Rwanda has also been a pioneer in banning plastic bags: in 2008 a bill was introduced to prohibit the manufacture, import, use and sale of polythene bags in the country.
Ahmed Djoghlaf, the Executive Secretary of the Convention on Biological Diversity and Honorary World Future Councillor who visited Rwanda in February this year, together with Goodwill Ambassador Edward Norton, also hailed the country’s efforts.
“Rwanda is an inspiration for the world.
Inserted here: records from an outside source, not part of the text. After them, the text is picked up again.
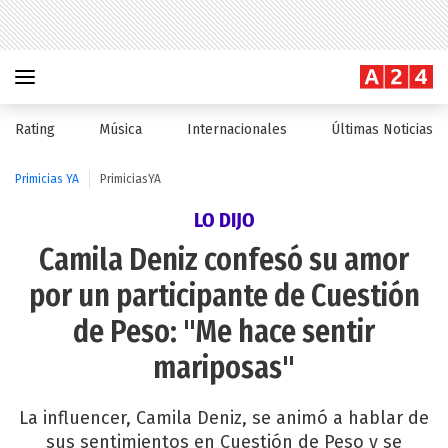
Rating
Música
Internacionales
Últimas Noticias
Primicias YA
PrimiciasYA
LO DIJO
Camila Deniz confesó su amor
por un participante de Cuestión
de Peso: "Me hace sentir
mariposas"
La influencer, Camila Deniz, se animó a hablar de
sus sentimientos en Cuestión de Peso y se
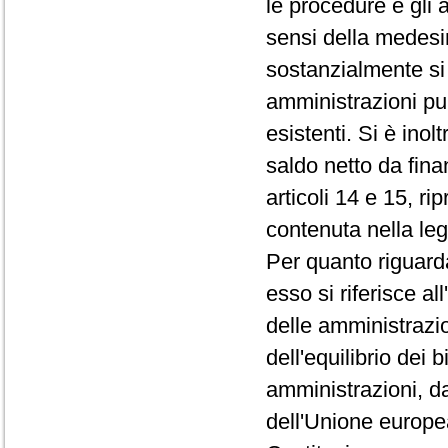
le procedure e gli a
sensi della medesi
sostanzialmente si 
amministrazioni pub
esistenti. Si è inol
saldo netto da fina
articoli 14 e 15, r
contenuta nella leg
Per quanto riguarda 
esso si riferisce all
delle amministrazio
dell'equilibrio dei 
amministrazioni, d
dell'Unione europea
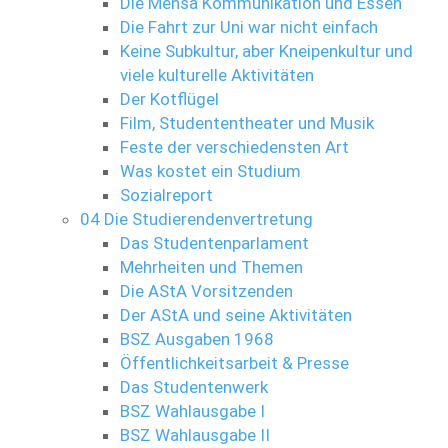
Die Mensa Kommunikation und Essen
Die Fahrt zur Uni war nicht einfach
Keine Subkultur, aber Kneipenkultur und
viele kulturelle Aktivitäten
Der Kotflügel
Film, Studententheater und Musik
Feste der verschiedensten Art
Was kostet ein Studium
Sozialreport
04 Die Studierendenvertretung
Das Studentenparlament
Mehrheiten und Themen
Die AStA Vorsitzenden
Der AStA und seine Aktivitäten
BSZ Ausgaben 1968
Öffentlichkeitsarbeit & Presse
Das Studentenwerk
BSZ Wahlausgabe I
BSZ Wahlausgabe II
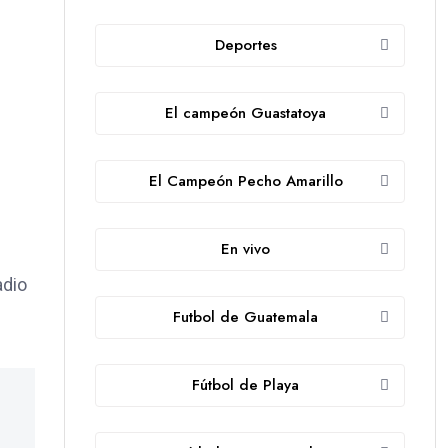
Deportes
El campeón Guastatoya
El Campeón Pecho Amarillo
En vivo
adio
Futbol de Guatemala
Fútbol de Playa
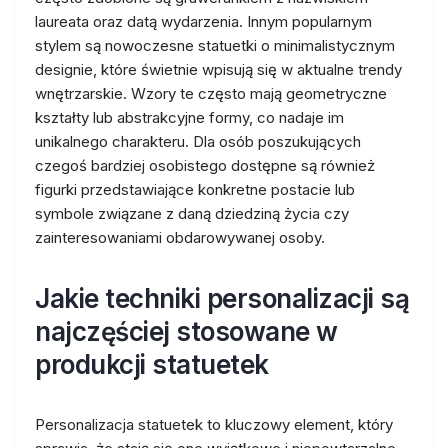
laureata oraz datą wydarzenia. Innym popularnym
stylem są nowoczesne statuetki o minimalistycznym
designie, które świetnie wpisują się w aktualne trendy
wnętrzarskie. Wzory te często mają geometryczne
kształty lub abstrakcyjne formy, co nadaje im
unikalnego charakteru. Dla osób poszukujących
czegoś bardziej osobistego dostępne są również
figurki przedstawiające konkretne postacie lub
symbole związane z daną dziedziną życia czy
zainteresowaniami obdarowywanej osoby.
Jakie techniki personalizacji są
najczęściej stosowane w
produkcji statuetek
Personalizacja statuetek to kluczowy element, który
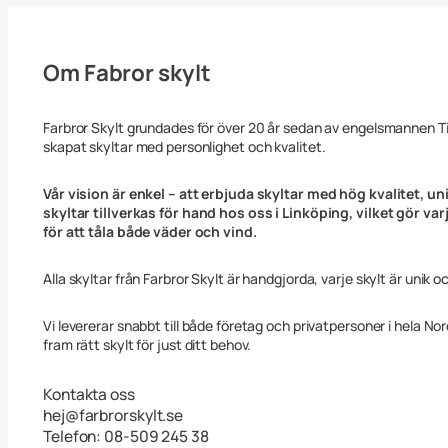
Om Fabror skylt
Farbror Skylt grundades för över 20 år sedan av engelsmannen 
skapat skyltar med personlighet och kvalitet.
Vår vision är enkel – att erbjuda skyltar med hög kvalitet, uni
skyltar tillverkas för hand hos oss i Linköping, vilket gör va
för att tåla både väder och vind.
Alla skyltar från Farbror Skylt är handgjorda, varje skylt är unik o
Vi levererar snabbt till både företag och privatpersoner i hela No
fram rätt skylt för just ditt behov.
Kontakta oss
hej@farbrorskylt.se
Telefon: 08-509 245 38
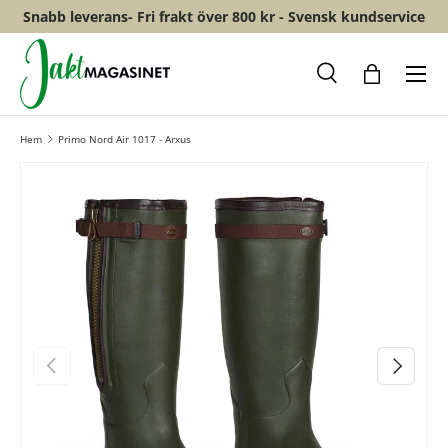
Snabb leverans- Fri frakt över 800 kr - Svensk kundservice
HOPPA TILL INNEHÅLL
Meny
Sök
Shopping
Hem
Primo Nord Air 1017 - Arxus
FÖREGÅENDE
NÄSTA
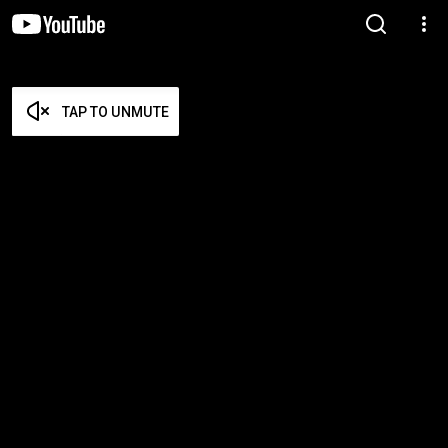
TAP TO UNMUTE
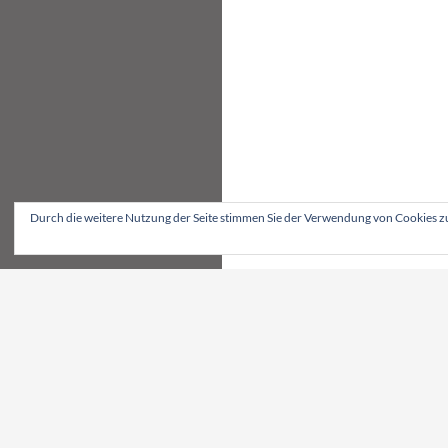
Durch die weitere Nutzung der Seite stimmen Sie der Verwendung von Cookies z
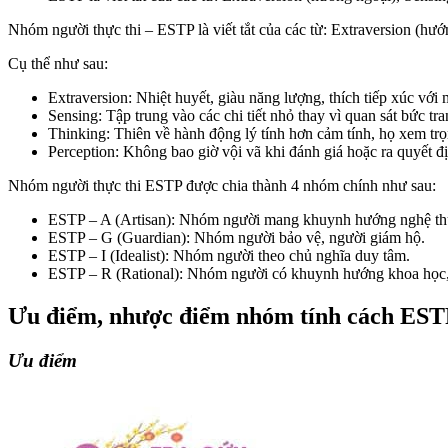
Nhóm người thực thi – ESTP là viết tắt của các từ: Extraversion (hướn
Cụ thể như sau:
Extraversion: Nhiệt huyết, giàu năng lượng, thích tiếp xúc với 
Sensing: Tập trung vào các chi tiết nhỏ thay vì quan sát bức tr
Thinking: Thiên về hành động lý tính hơn cảm tính, họ xem trọ
Perception: Không bao giờ vội vã khi đánh giá hoặc ra quyết đ
Nhóm người thực thi ESTP được chia thành 4 nhóm chính như sau:
ESTP – A (Artisan): Nhóm người mang khuynh hướng nghệ th
ESTP – G (Guardian): Nhóm người bảo vệ, người giám hộ.
ESTP – I (Idealist): Nhóm người theo chủ nghĩa duy tâm.
ESTP – R (Rational): Nhóm người có khuynh hướng khoa học,
Ưu điểm, nhược điểm nhóm tính cách ES
Ưu điểm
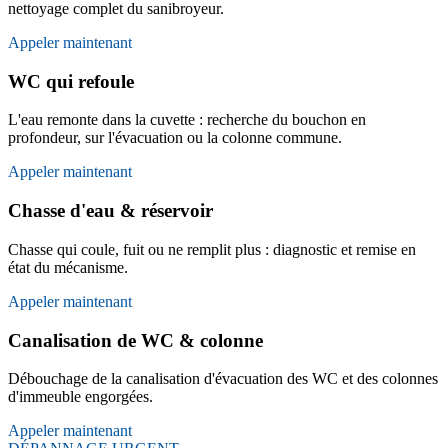
nettoyage complet du sanibroyeur.
Appeler maintenant
WC qui refoule
L'eau remonte dans la cuvette : recherche du bouchon en
profondeur, sur l'évacuation ou la colonne commune.
Appeler maintenant
Chasse d'eau & réservoir
Chasse qui coule, fuit ou ne remplit plus : diagnostic et remise en
état du mécanisme.
Appeler maintenant
Canalisation de WC & colonne
Débouchage de la canalisation d'évacuation des WC et des colonnes
d'immeuble engorgées.
Appeler maintenant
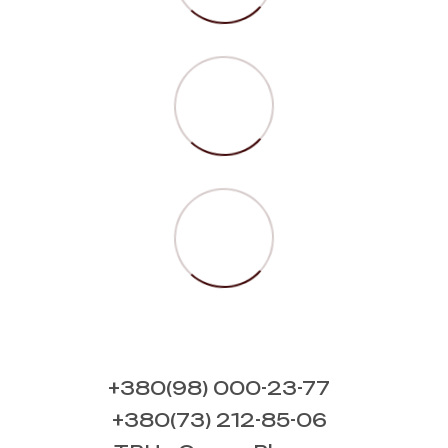
+380(98) 000-23-77
+380(73) 212-85-06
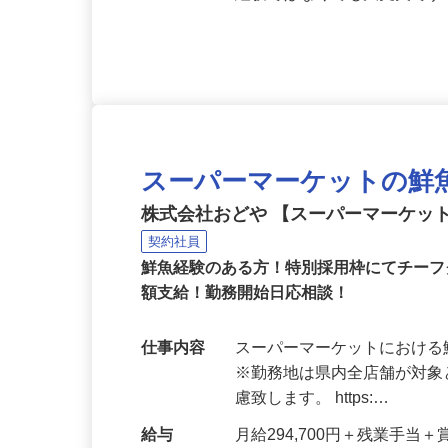
応募資格
正社員・契約社員として鮮
経験ではなくても大丈夫で
スーパーマーケットの鮮
株式会社おどや 【スーパーマーケッ
契約社員
鮮魚経験のある方！特別採用枠にてチー
額支給！勤務開始日応相談！
仕事内容
スーパーマーケットにおけ
※勤務地は県内全店舗が対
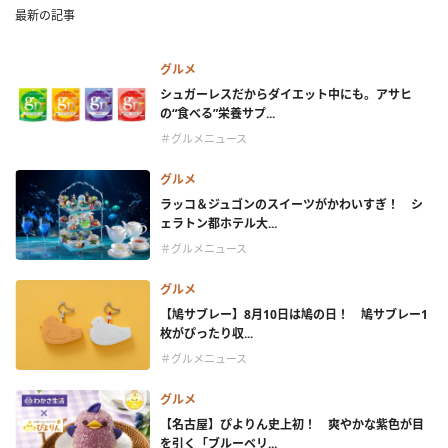
最新の記事
グルメ
シュガーレスだからダイエット中にも。アサヒ
の“食べる”栄養サプ...
＃グルメニュース
グルメ
ラッコ＆ジュゴンのスイーツがかわいすぎ！ シ
ェラトン都ホテル大...
＃グルメニュース
グルメ
【鳩サブレー】8月10日は鳩の日！ 鳩サブレー1
枚がぴったり収...
＃グルメニュース
グルメ
【名古屋】ぴよりん史上初！ 爽やかな紫色が目
を引く「ブルーベリ...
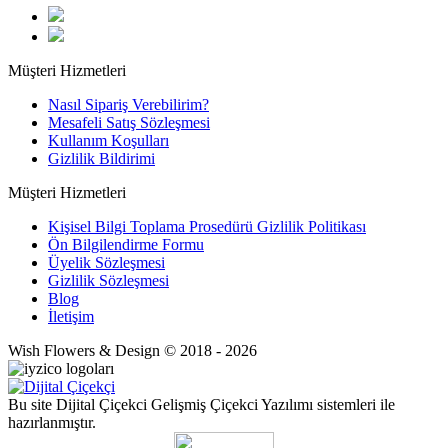
Müşteri Hizmetleri
Nasıl Sipariş Verebilirim?
Mesafeli Satış Sözleşmesi
Kullanım Koşulları
Gizlilik Bildirimi
Müşteri Hizmetleri
Kişisel Bilgi Toplama Prosedürü Gizlilik Politikası
Ön Bilgilendirme Formu
Üyelik Sözleşmesi
Gizlilik Sözleşmesi
Blog
İletişim
Wish Flowers & Design © 2018 - 2026
Bu site Dijital Çiçekci Gelişmiş Çiçekci Yazılımı sistemleri ile
hazırlanmıştır.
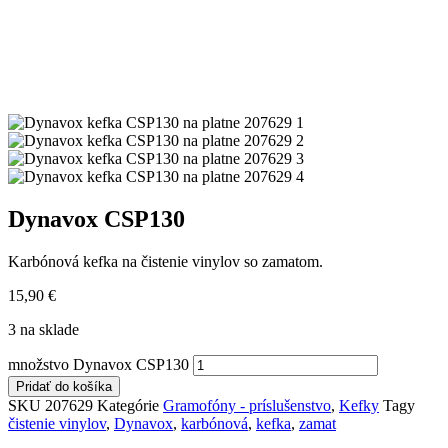
Dynavox CSP130
Karbónová kefka na čistenie vinylov so zamatom.
15,90
€
3 na sklade
množstvo Dynavox CSP130
Pridať do košíka
SKU
207629
Kategórie
Gramofóny - príslušenstvo
,
Kefky
Tagy
čistenie vinylov
,
Dynavox
,
karbónová
,
kefka
,
zamat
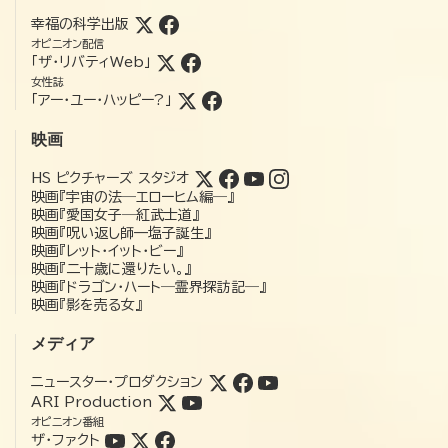
幸福の科学出版
オピニオン配信
「ザ・リバティWeb」
女性誌
「アー・ユー・ハッピー?」
映画
HS ピクチャーズ スタジオ
映画『宇宙の法―エローヒム編―』
映画『愛国女子―紅武士道』
映画『呪い返し師—塩子誕生』
映画『レット・イット・ビー』
映画『二十歳に還りたい。』
映画『ドラゴン・ハート―霊界探訪記―』
映画『影を売る女』
メディア
ニュースター・プロダクション
ARI Production
オピニオン番組
ザ・ファクト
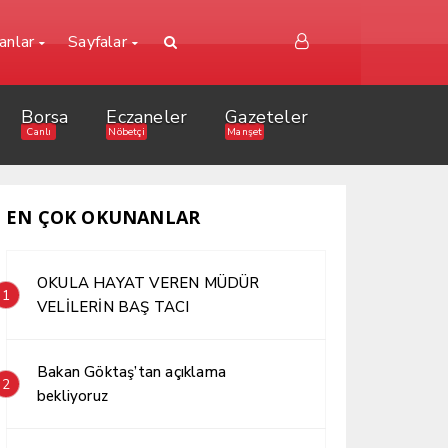
lanlar
Sayfalar
Borsa
Eczaneler
Gazeteler
Canlı
Nöbetçi
Manşet
EN ÇOK OKUNANLAR
OKULA HAYAT VEREN MÜDÜR
1
VELİLERİN BAŞ TACI
Bakan Göktaş’tan açıklama
2
bekliyoruz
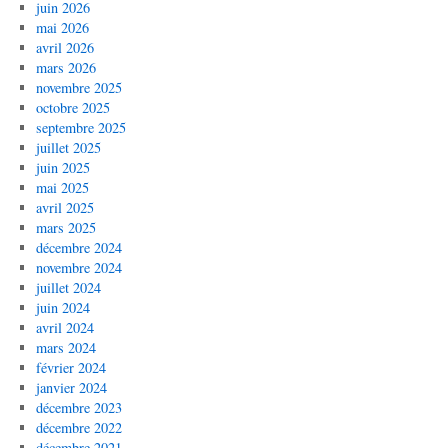
juin 2026
mai 2026
avril 2026
mars 2026
novembre 2025
octobre 2025
septembre 2025
juillet 2025
juin 2025
mai 2025
avril 2025
mars 2025
décembre 2024
novembre 2024
juillet 2024
juin 2024
avril 2024
mars 2024
février 2024
janvier 2024
décembre 2023
décembre 2022
décembre 2021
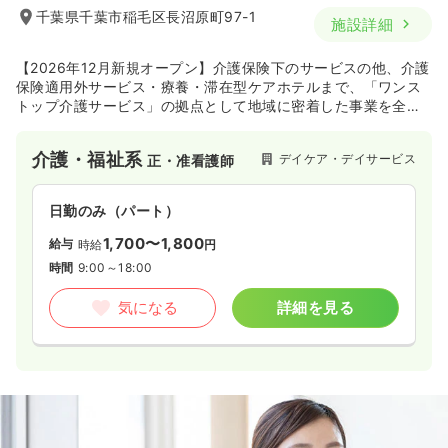
千葉県千葉市稲毛区長沼原町97-1
施設詳細
【2026年12月新規オープン】介護保険下のサービスの他、介護
保険適用外サービス・療養・滞在型ケアホテルまで、「ワンス
トップ介護サービス」の拠点として地域に密着した事業を全国
展開！【JASDAQ上場】の未来型☆医療・健康・福祉のトップ
ランナー企業です。
介護・福祉系
デイケア・デイサービス
正・准看護師
日勤のみ（パート）
1,700〜1,800
給与
時給
円
時間
9:00～18:00
気になる
詳細を見る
The national policy to heal and restore nature, through a border-to-border restoration program, will create the basis for a healthy and resilient society of the future.
“This policy is placing Rwanda firmly on the map as a global environmental leader, and I hope many other countries will follow suit,” Djoghlaf said.
The first Silver Award went to The Gambia’s Community Forest Policy, which has achieved sustainable forest management and poverty alleviation by handing control of forests to the communities that use them.

Twenty forest policies from 16 countries were nominated for the Future Policy Award by international organisations, including the Collaborative Partnership on Forests (CPF) members such as the UNDP and FAO.
Other organisations which nominate include the Secretariat of the Convention on Biological Diversity (SCBD), the International Union for Conservation of Nature (IUCN), as well as the German Agency for International Cooperation (GIZ).